Looking 25 years back in time, the insight that trabecular vBMD (QCT; AUC = 0.81) offers better discriminatory power for the prevalence of vertebral fractures than aBMD (DXA; AUC = 0.65) appears familiar [31]. Here, we were able to reproduce these results on modern scanner hardware. In this regard, a recently presented approach to directly estimate aBMD from CT scans using CNNs trained on DXA and CT data is questionable because it propagates the inaccuracies of DXA to CT measures [32]. Previously, efforts to automatically assess BMD in CT data have been undertaken [33]. Some automatic tools use HU as a proxy for BMD [34], which is a method that is expected to produce inaccuracies due to its lack of scanner-specific calibration to bone [35] as well as high variations due to presence of contrast material [15, 36, 37]. Of note, automatic assessment of other CT-derived biomarkers such as muscle attenuation has shown potential to predict fragility fractures [38]. In contrast to these previous studies, we report on calibrated bone measures (aBMD, vBMD, or BMC) that were fully automatically extracted using fast and reliable CNNs. Using an earlier version of this automatic framework we were able to predict screw loosening after lumbar spinal instrumentation in patients with osteoporotic trabecular vBMD [40]. Given that integral vBMD performed almost as good as trabecular vBMD, it would be convenient to have diagnostic thresholds available for integral vBMD that define osteoporosis and low bone mass similar to those defined by the ACR for trabecular vBMD [24]—an idea that has been previously proposed [27]. Here, we developed thresholds of integral vBMD for osteoporosis and for low bone mass. These diagnostic thresholds should be validated in follow-up studies investigating fracture risk because we did not report on incident vertebral fractures.

There are limitations to this retrospective study. As mentioned before, there was a selection bias of elderly and mainly neurosurgical and oncological patients because it was required that they had received both multidetector CT and DXA within 1 year. Thus, osteoporosis was already suspected. However, this is exactly the population that could benefit from opportunistic osteoporosis screening because CT scans already exist and DXA scans become prone to inaccuracies due to spinal degeneration. Moreover, oncological patients would particularly benefit from opportunistic screening because osteoporosis may occur as a side effect of cancer treatment [39].

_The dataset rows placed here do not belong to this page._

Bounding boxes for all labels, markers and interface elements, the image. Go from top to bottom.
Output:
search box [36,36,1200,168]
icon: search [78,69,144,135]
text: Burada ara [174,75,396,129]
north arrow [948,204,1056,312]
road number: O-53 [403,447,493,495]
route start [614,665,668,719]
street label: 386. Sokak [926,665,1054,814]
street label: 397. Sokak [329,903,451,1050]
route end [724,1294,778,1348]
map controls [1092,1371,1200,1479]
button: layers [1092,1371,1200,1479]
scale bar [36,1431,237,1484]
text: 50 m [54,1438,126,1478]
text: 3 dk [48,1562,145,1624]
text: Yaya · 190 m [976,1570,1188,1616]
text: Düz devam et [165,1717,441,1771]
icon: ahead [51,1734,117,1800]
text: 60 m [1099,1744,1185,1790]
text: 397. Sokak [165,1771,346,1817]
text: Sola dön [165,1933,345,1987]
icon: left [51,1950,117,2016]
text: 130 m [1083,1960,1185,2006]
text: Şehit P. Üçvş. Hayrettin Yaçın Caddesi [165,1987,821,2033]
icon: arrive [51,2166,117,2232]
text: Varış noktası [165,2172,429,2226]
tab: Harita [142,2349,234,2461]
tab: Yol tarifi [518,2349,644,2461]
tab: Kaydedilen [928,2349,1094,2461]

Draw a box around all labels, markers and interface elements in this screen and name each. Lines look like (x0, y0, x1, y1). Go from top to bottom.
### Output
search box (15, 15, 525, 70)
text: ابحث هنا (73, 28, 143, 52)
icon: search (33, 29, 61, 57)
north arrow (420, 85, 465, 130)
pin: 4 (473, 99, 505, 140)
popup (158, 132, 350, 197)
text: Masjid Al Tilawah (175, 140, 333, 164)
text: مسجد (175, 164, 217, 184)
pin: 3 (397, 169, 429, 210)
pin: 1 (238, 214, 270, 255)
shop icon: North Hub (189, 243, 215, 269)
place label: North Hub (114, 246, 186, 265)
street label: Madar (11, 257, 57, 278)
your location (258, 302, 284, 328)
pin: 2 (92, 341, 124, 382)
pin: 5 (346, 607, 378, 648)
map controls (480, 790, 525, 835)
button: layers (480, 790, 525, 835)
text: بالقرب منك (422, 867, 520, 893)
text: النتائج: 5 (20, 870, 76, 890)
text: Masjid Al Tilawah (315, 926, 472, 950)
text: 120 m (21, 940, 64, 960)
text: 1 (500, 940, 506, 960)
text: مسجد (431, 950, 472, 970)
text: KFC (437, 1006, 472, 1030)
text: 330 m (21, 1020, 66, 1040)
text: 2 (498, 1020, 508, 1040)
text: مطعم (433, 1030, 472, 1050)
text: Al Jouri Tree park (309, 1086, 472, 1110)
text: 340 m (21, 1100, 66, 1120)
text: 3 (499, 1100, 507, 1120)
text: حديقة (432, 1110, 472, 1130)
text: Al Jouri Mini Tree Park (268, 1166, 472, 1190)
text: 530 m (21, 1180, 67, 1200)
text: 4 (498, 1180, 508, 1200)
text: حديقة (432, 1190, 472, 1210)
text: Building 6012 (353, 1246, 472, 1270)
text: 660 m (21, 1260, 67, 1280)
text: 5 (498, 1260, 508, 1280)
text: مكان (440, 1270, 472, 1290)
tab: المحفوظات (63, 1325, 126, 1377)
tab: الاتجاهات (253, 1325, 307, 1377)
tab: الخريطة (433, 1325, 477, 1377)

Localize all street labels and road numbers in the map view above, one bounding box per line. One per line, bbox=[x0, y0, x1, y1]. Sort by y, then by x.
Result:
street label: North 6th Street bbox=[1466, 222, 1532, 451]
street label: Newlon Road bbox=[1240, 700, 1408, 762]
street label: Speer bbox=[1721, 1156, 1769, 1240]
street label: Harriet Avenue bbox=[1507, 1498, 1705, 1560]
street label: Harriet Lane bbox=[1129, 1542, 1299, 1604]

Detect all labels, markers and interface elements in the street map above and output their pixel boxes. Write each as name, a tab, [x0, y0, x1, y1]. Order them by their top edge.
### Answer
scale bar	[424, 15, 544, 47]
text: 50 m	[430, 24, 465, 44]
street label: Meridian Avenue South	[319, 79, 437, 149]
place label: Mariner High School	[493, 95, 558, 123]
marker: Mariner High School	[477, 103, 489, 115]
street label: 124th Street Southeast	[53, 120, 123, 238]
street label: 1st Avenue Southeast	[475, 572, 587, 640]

In conclusion, this study showed that opportunistic and fully automatic assessment of areal and volumetric bone measures in clinical routine CT scans is feasible. Volumetric and integral vBMD showed the best performance of these automatic measures to predict vertebral fractures. DXA-based and non-volumetric measures performed relatively worse. Finally, we propose newly developed diagnostic thresholds of integral vBMD for osteoporosis (< 160 mg/cm3) and low bone mass (160 ≤ BMD < 190 mg/cm3) that should be validated in upcoming studies.